HOMILIA 24 - Lc 3.16
Sobre o que está escrito: “Quanto a mim, evidentemente vos batizo na água” até aquela passagem que diz: “Ele vos batizará no Espírito Santo e no fogo”.

O mistério do batismo
O povo acolheu João, que era menor que o Cristo, pensando e imaginando que ele talvez fosse o Cristo.
Mas não recebeu aquele que tinha vindo e que era maior que João. Queres saber a causa?

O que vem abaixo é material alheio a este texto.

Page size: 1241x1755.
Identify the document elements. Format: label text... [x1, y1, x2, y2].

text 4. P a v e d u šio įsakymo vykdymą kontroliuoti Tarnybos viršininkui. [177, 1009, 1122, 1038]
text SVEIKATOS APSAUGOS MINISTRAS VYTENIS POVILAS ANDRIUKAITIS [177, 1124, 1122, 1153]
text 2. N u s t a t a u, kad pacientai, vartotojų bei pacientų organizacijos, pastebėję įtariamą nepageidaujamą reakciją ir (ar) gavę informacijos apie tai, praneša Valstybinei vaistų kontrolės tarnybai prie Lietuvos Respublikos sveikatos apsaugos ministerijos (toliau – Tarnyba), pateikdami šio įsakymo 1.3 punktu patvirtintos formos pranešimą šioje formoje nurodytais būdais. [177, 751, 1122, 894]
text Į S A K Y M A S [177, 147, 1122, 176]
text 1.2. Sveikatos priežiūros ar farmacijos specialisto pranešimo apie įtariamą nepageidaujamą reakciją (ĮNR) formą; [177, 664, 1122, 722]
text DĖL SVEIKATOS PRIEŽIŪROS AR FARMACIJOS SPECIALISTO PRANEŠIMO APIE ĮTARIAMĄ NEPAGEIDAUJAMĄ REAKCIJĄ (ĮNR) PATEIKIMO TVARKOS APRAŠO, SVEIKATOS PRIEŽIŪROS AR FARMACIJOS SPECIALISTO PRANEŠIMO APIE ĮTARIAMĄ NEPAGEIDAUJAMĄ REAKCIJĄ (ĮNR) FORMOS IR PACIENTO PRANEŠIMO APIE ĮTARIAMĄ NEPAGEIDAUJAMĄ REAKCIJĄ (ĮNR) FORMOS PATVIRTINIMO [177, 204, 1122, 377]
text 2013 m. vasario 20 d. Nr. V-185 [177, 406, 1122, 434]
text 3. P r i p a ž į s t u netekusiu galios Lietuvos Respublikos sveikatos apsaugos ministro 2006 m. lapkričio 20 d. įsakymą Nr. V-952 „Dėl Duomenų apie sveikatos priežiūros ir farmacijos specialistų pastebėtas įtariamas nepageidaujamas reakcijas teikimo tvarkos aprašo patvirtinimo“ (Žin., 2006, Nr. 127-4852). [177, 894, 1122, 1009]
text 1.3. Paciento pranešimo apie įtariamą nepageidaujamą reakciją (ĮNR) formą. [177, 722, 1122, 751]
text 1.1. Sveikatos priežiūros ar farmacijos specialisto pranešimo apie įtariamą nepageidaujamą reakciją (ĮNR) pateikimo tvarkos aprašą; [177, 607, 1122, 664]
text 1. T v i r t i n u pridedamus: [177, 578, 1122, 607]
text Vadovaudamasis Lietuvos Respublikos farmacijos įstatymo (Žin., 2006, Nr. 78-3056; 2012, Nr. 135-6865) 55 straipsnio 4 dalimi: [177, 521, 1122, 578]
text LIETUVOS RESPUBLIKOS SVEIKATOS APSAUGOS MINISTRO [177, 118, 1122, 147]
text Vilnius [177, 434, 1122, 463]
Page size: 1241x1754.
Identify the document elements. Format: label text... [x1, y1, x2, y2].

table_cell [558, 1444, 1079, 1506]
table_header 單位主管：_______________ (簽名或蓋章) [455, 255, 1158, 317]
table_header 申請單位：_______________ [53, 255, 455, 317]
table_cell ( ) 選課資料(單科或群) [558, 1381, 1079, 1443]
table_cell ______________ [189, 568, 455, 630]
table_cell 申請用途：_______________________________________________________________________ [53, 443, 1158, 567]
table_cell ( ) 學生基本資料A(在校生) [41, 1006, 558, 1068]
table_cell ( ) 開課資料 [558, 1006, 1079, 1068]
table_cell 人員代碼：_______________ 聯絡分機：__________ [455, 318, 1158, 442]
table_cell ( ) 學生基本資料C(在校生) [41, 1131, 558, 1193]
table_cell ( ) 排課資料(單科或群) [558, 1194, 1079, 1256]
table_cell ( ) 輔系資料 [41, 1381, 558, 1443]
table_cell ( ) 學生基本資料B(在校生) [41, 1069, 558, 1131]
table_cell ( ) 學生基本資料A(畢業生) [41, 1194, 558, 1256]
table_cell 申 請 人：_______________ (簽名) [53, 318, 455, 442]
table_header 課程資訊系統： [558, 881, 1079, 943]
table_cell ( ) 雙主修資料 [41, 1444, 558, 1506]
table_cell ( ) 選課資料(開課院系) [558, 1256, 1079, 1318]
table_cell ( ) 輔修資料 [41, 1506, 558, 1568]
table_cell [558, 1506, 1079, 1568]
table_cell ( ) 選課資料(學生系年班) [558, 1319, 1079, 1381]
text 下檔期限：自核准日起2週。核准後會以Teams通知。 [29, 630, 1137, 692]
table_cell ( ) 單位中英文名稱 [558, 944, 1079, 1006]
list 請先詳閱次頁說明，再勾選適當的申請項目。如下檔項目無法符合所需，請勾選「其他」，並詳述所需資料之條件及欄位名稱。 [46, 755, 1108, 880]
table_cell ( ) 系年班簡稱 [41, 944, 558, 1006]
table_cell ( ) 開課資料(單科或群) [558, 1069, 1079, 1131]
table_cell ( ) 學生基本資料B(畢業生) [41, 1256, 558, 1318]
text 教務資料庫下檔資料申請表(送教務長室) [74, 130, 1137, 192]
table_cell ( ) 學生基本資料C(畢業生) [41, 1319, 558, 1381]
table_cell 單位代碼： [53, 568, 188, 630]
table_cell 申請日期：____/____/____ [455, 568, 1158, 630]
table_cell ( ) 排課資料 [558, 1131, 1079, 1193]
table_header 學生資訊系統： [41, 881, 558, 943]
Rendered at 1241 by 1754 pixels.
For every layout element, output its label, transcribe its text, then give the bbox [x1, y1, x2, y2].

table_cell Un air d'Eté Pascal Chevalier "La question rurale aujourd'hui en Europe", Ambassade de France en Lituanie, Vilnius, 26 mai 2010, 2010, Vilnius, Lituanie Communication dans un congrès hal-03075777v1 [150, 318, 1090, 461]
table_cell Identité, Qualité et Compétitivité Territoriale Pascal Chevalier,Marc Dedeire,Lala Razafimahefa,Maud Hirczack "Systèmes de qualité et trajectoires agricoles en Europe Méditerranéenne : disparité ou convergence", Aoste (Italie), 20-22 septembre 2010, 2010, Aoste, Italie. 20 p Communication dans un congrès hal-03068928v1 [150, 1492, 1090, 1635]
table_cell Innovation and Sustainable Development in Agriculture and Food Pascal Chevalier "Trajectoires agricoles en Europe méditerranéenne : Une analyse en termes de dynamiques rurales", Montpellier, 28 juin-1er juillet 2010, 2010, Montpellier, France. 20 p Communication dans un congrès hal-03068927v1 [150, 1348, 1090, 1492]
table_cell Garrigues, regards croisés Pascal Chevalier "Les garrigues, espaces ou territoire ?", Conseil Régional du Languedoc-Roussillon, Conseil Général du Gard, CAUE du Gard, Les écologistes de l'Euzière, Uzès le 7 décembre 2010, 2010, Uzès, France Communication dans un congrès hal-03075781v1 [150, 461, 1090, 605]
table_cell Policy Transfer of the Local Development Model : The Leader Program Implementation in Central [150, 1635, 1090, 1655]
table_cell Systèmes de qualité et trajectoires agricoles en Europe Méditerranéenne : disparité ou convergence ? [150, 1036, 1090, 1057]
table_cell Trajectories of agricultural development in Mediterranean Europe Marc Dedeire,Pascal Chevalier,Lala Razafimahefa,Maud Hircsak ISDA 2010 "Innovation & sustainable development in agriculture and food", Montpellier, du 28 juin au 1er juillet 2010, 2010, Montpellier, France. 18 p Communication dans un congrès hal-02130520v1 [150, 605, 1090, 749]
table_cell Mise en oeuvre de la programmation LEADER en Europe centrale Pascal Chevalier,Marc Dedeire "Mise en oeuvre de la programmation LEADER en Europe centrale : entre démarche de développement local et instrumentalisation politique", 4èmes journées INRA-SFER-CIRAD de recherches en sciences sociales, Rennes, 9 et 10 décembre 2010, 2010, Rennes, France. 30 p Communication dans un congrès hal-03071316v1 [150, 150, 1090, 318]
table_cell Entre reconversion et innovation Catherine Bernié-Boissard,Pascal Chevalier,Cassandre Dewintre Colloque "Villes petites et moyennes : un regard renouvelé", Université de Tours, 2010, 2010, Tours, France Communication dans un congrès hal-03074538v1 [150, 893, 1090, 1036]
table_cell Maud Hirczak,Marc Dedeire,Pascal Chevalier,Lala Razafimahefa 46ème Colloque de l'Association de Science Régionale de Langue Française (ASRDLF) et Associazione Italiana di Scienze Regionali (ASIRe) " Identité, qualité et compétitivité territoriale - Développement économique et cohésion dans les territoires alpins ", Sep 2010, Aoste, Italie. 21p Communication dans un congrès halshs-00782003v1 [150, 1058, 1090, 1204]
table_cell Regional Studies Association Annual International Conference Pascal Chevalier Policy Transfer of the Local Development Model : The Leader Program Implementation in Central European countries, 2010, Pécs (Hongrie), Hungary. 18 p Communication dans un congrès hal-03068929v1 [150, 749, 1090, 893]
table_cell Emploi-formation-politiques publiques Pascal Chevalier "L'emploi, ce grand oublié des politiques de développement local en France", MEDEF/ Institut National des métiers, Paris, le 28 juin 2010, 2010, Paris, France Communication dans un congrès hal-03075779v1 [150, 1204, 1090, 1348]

Ei-la: o povo via o batismo de João, [mas] o batismo de Cristo era invisível.
“Pois eu, dizia João, vos batizo na água; quem vem, porém, depois de mim, é maior que eu, esse vos batizará no Espírito Santo e no fogo.
Quando Jesus batiza “no Espírito Santo”, e quando, por outro lado, batiza “no fogo”? É num só e mesmo instante que ele batiza “no Espírito Santo e no fogo”, ou é em momentos distintos e diferentes?
“Vós sereis batizados no Espírito Santo não daqui a muitos dias”. Os apóstolos foram batizados “no Espírito Santo” depois da sua ascensão aos céus, mas a Escritura não menciona que eles tenham sido batizados “no fogo”.
Mas do mesmo modo que João, às margens do Jordão, esperava os que vinham receber o batismo e enxotava os outros com estas palavras: “Raça de víboras”, e o que se segue, enquanto admitia os que confessavam seus vícios e seus pecados, assim o Senhor Jesus estará de pé no rio de fogo.
Aí ele estará com a “espada flamejante”, de modo que quem quer que seja que, saindo desta vida, deseje passar para o paraíso e tenha necessidade de purificação, ele o batiza neste rio e o faz chegar ao lugar de seu desejo.
Mas aquele que não traz o signo dos batismos anteriores, ele não o batizará no banho de fogo. Pois é necessário ser primeiramente batizado “na água e no Espírito”, para poder, chegando ao rio de fogo, mostrar que se conservaram as purificações “da água e do Espírito” e, desde então, merecer receber também o batismo do fogo no Cristo Jesus “a quem pertencem a glória e o poder nos séculos dos séculos. Amém”.

HOMILIA 25 - Lc 3.15
Sobre a dúvida que o povo tinha a respeito de João, “se não era ele próprio o Cristo?”

Caridade ordenada
Mesmo o amor oferece um perigo, se ultrapassa a medida. Aquele que ama alguém deve, com efeito, considerar a natureza e os motivos do amor e não amar alguém mais do que ele merece.
Pois se transcender a medida e a conveniência na caridade, tanto aquele que ama quanto aquele que é amado estarão em pecado.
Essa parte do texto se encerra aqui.